Within 3 months after transplantation, it is recommended to carry out the prevention of CMV infection (in patients with an increased risk of infection).
The combined use of everolimus with cyclosporine (microemulsion) increases serum cholesterol and TG, which may require appropriate treatment. Patients should be observed to identify hyperlipidemia, if necessary, to treat lipid-lowering drugs and prescribe the appropriate diet.
In case of detection of hyperlipidemia in the appointment of immunosuppressive drugs, it is necessary to assess the risk / benefit ratio.
The risk / benefit ratio of everolimus therapy should be evaluated in patients with severe refractory hyperlipidemia. Patients receiving HMG-CoA reductase inhibitors and / or fibrates should be monitored for adverse events caused by the above drugs.
During the treatment, all patients are recommended control of kidney function. When the QC is increased, the question of correction of immunosuppressive therapy (reduction of the dose of cyclosporine) should be solved.
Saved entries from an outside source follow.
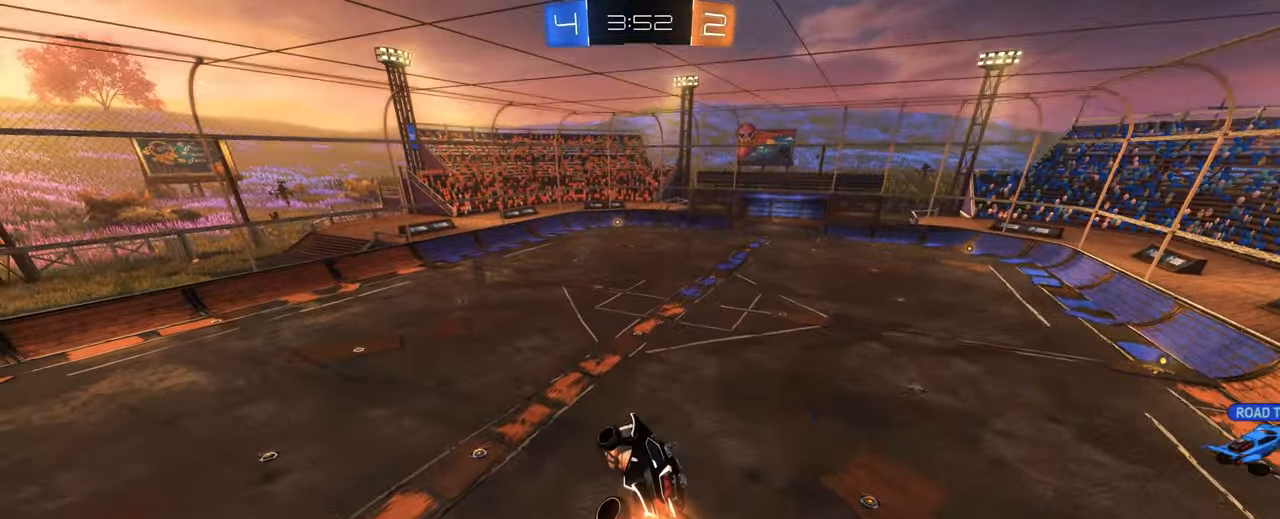
{"keys": [], "mouse": ["left"], "events": [[117, "a", "up"], [217, "s", "down"], [267, "d", "down"], [317, "d", "up"], [317, "q", "down"], [350, "s", "up"], [400, "q", "up"]]}
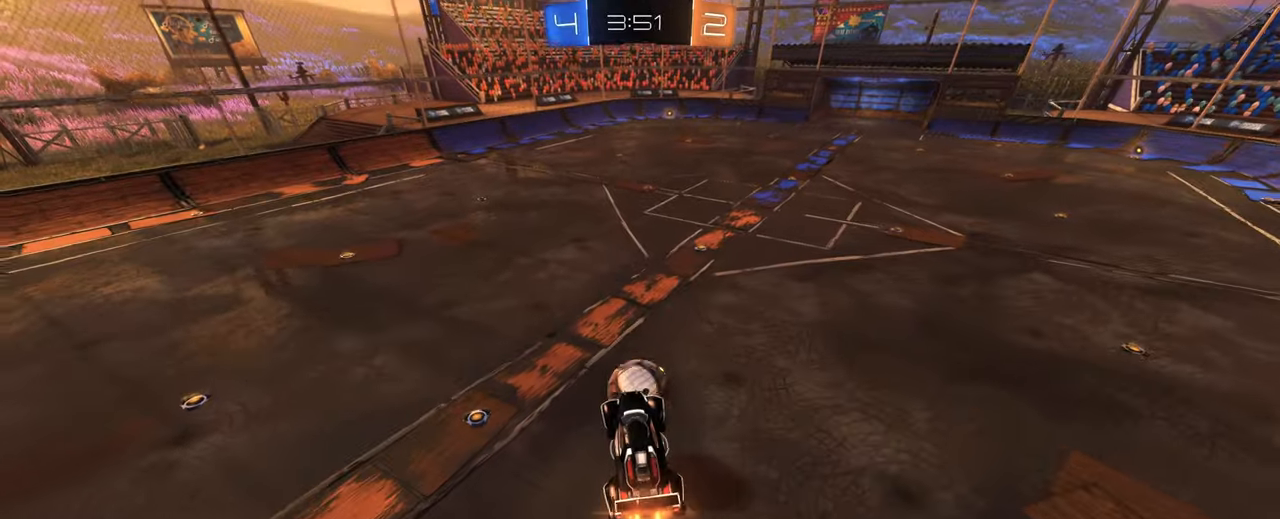
{"keys": ["e", "space"], "mouse": [], "events": [[367, "e", "down"], [367, "mouse_left", "up"], [367, "space", "down"]]}
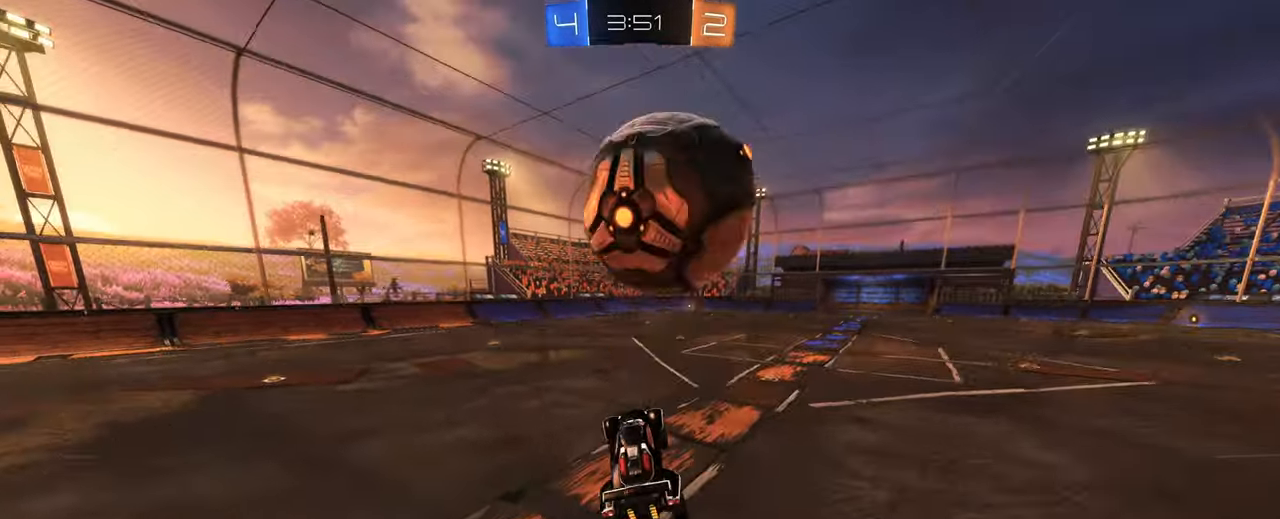
{"keys": ["d", "w"], "mouse": [], "events": [[17, "e", "up"], [17, "space", "up"], [100, "w", "down"], [300, "mouse_left", "down"], [384, "mouse_right", "down"], [434, "d", "down"], [484, "mouse_left", "up"], [484, "mouse_right", "up"]]}
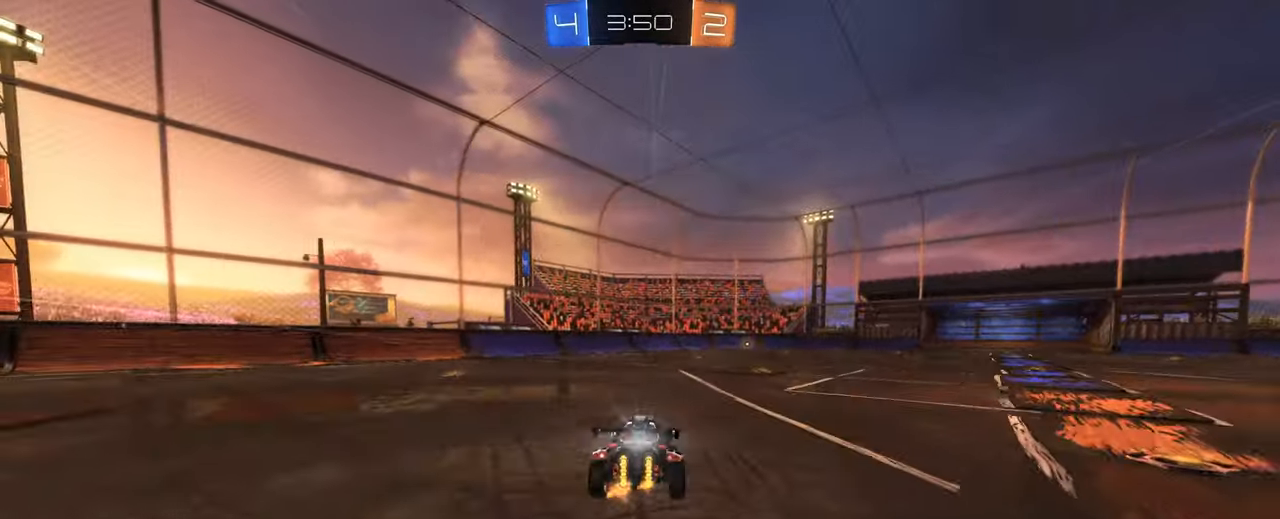
{"keys": [], "mouse": [], "events": [[34, "mouse_left", "down"], [84, "mouse_left", "up"], [84, "mouse_right", "down"], [117, "mouse_right", "up"], [217, "d", "up"], [217, "w", "up"]]}
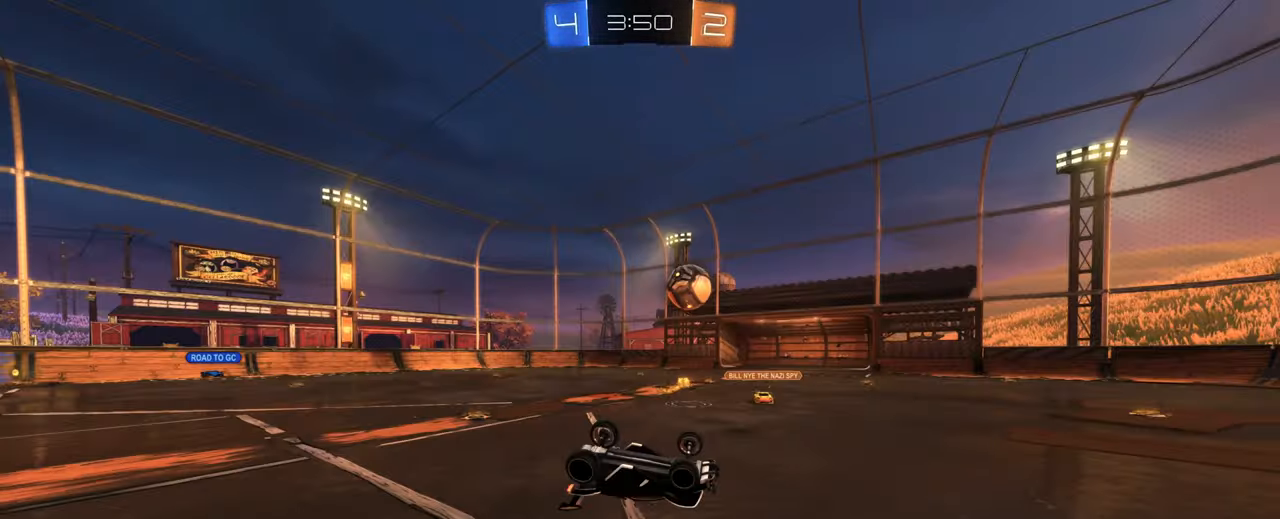
{"keys": [], "mouse": [], "events": [[100, "d", "down"], [134, "e", "down"], [284, "d", "up"], [284, "e", "up"]]}
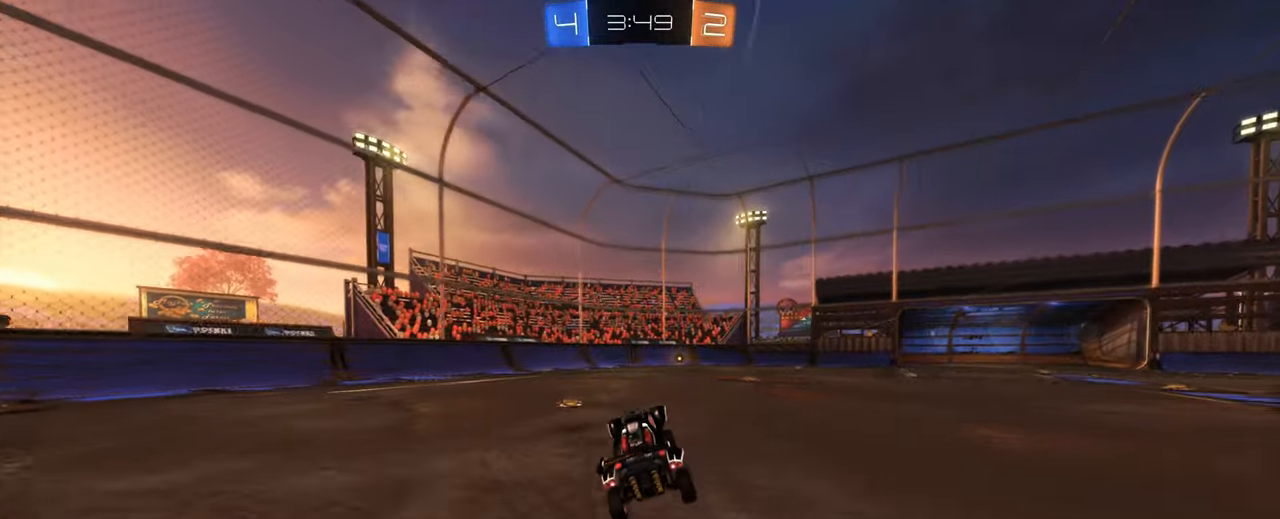
{"keys": ["w"], "mouse": [], "events": [[67, "space", "down"], [200, "mouse_left", "down"], [200, "space", "up"], [200, "w", "down"], [250, "a", "down"], [300, "a", "up"], [350, "mouse_left", "up"]]}
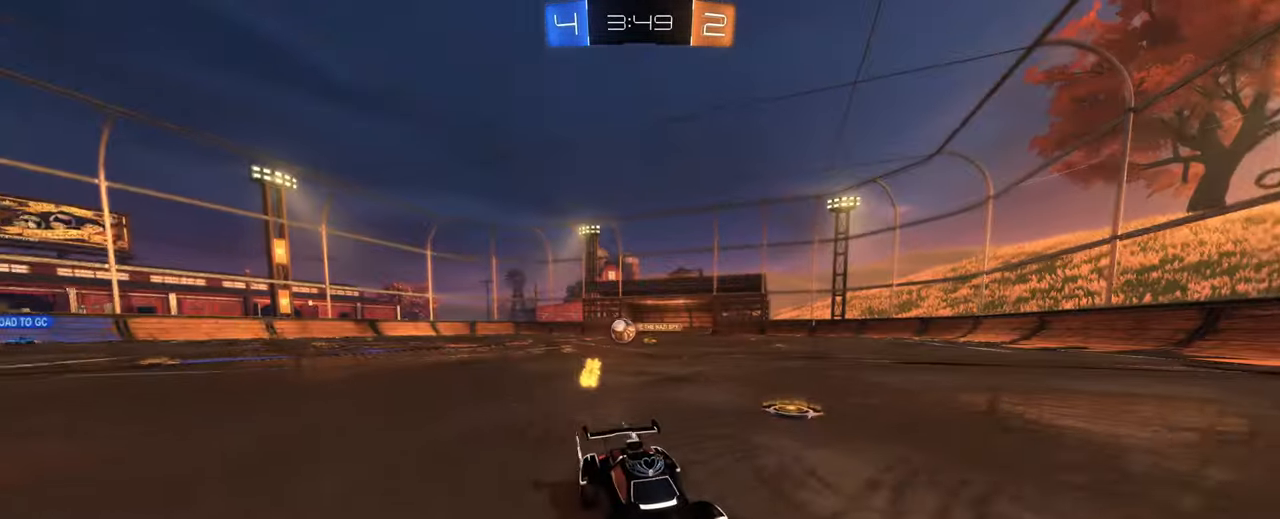
{"keys": ["d", "w"], "mouse": [], "events": [[367, "space", "down"], [450, "space", "up"], [500, "d", "down"]]}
Care should be taken when using other drugs that have a negative effect on kidney function. There are limited data on the use of everolimus in children with kidney transplantation.
Patients with hepatic insufficiency should carefully monitor the basal concentration of everolimus in whole blood.
Women of childbearing age should be recommended to use effective methods of contraception during treatment and for 8 weeks after the end of therapy.